Um solche Wörter beneidet uns die Welt: Wörter wie „Rindfleischkaufverdrüsse“, die (fast) nur im Deutschen möglich sind. Erfunden hat diesen Buchstabenwurm der Lyriker Carsten Stephan, der damit, wenn auch auf recht eigene Weise, die Grenzen des Sagbaren ein wenig erweiterte. Aber gerade deshalb schätzen und brauchen wir ja die Dichter: damit sie das passende Wort finden – und manchmal ist das einzig passende Wort eben ein grell deplatziertes, schräges, gewollt unpassendes.
Meist scheint das in Situationen der Fall, wie wir sie gerade erleben: Zeiten, da die Welt aus den Fugen ist. Zeiten, in denen es dem Menschen ergeht wie dem Computer.
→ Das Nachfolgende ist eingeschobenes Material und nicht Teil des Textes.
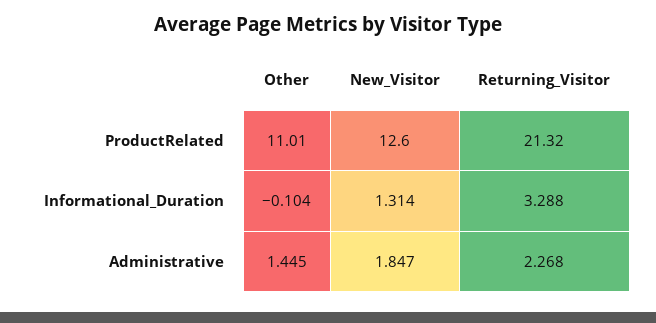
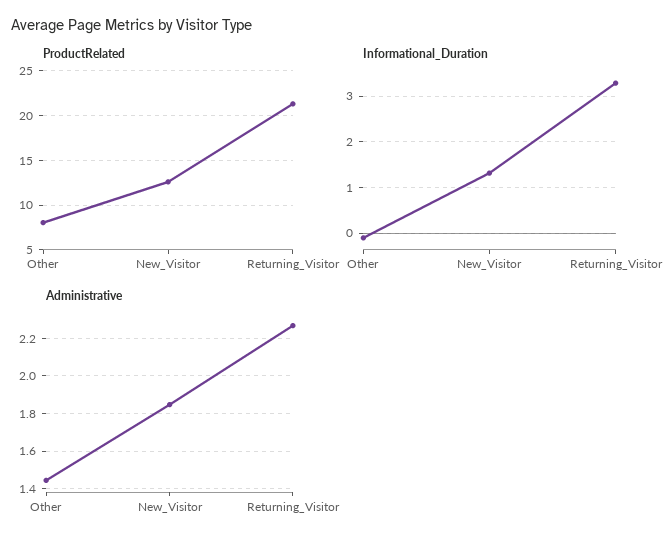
  {
    "ProductRelated": {
-     "Other": 11.01,
+     "Other": 8,
      "New_Visitor": 12.6,
      "Returning_Visitor": 21.32
    },
    "Informational_Duration": {
      "Other": -0.104,
      "New_Visitor": 1.314,
      "Returning_Visitor": 3.288
    },
    "Administrative": {
      "Other": 1.445,
      "New_Visitor": 1.847,
      "Returning_Visitor": 2.268
    }
  }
Wenn der abstürzt, werden die Programme nämlich anschließend erst mal im „abgesicherten Modus“ ausgeführt, und etwas Ähnliches erfahren wir derzeit auch: Unsere Gefühle laufen quasi im abgesicherten Modus, also wie unter Vorbehalt und mit eingeschränkter Funktion. Alles andere wäre ein Wunder, denn wenn über der halben Welt der Ausnahmezustand lastet wie eine Bleikuppel, wird niemand erwarten, dass die menschliche Emotionalität unberührt im Normalzustand verbleibt.
Insofern kann man auch über die jüngste Ausgabe der Jahresschrift „Das Gedicht“, in der sich Carsten Stephans Text mit den Rindfleischkaufverdrüssen findet, diesmal nur unter Vorbehalt sprechen. Denn die neue Nummer von Deutschlands bedeutendster Lyrik-Zeitschrift widmet sich unter dem Titel „Die Wiederentdeckung der Liebe“ einem der gefühlsträchtigsten Themen überhaupt. Trotzdem lässt sich zumindest so viel sagen: Im Normalfall, also wenn wir nicht unter einer Art Zauberbann stünden, müsste man dem neuen „Gedicht“ attestieren, eine hochkarätige Anthologie zu sein, die großes, lang anhaltendes und immer wiederkehrendes Lesevergnügen bereitet. Mehr noch, man müsste den rührigen, unermüdlichen und selbstlosen Herausgeber Anton G. Leitner aus Weßling rühmen dafür, dass ihm ein faszinierender, aufschlussreicher Querschnitt durch die deutschsprachige Liebesdichtung der Gegenwart gelungen ist – noch dazu unter erschwerten Umständen.
Denn all dies ist tatsächlich der Fall, bloß will sich momentan die Freude daran höchstens in gedämpfter Form einstellen. Weil es nämlich nicht nur kein richtiges Leben, sondern auch kein richtiges Lesen im falschen gibt – zumindest, was Liebesgedichte anlangt. Und bekanntlich geht ja auch bei vielen Tieren in Gefangenschaft der Paarungstrieb deutlich zurück…
Also handeln in der aktuellen Situation all die wunderbaren Texte aus dem neuen „Gedicht“ ungewollt nur in zweiter Linie von der Liebe. In erster Linie artikulieren sie für den jetzigen Leser die Diskrepanz zwischen dem, was sein sollte, und dem, was ist. Sie sind der permanente Fingerzeig auf jene hoffentlich nur vorläufig suspendierte Normalität, in der allein sie als das funktionieren, was sie eigentlich sind: Liebesgedichte eben.
Besorgen sollte man sich das neue „Gedicht“ auch deshalb unbedingt. Als Investition in eine Zukunft, in der dann tatsächlich die „Wiederentdeckung der Liebe“ stattfinden wird – und die Liebeslyriklesewonnen alle Rindfleischkaufverdrüsse aufwiegen.
Anton G. Leitner (Hrsg.):
„Das Gedicht. Band 28“. Anton G. Leitner Verlag, Weßling, 207 Seiten; 15 Euro.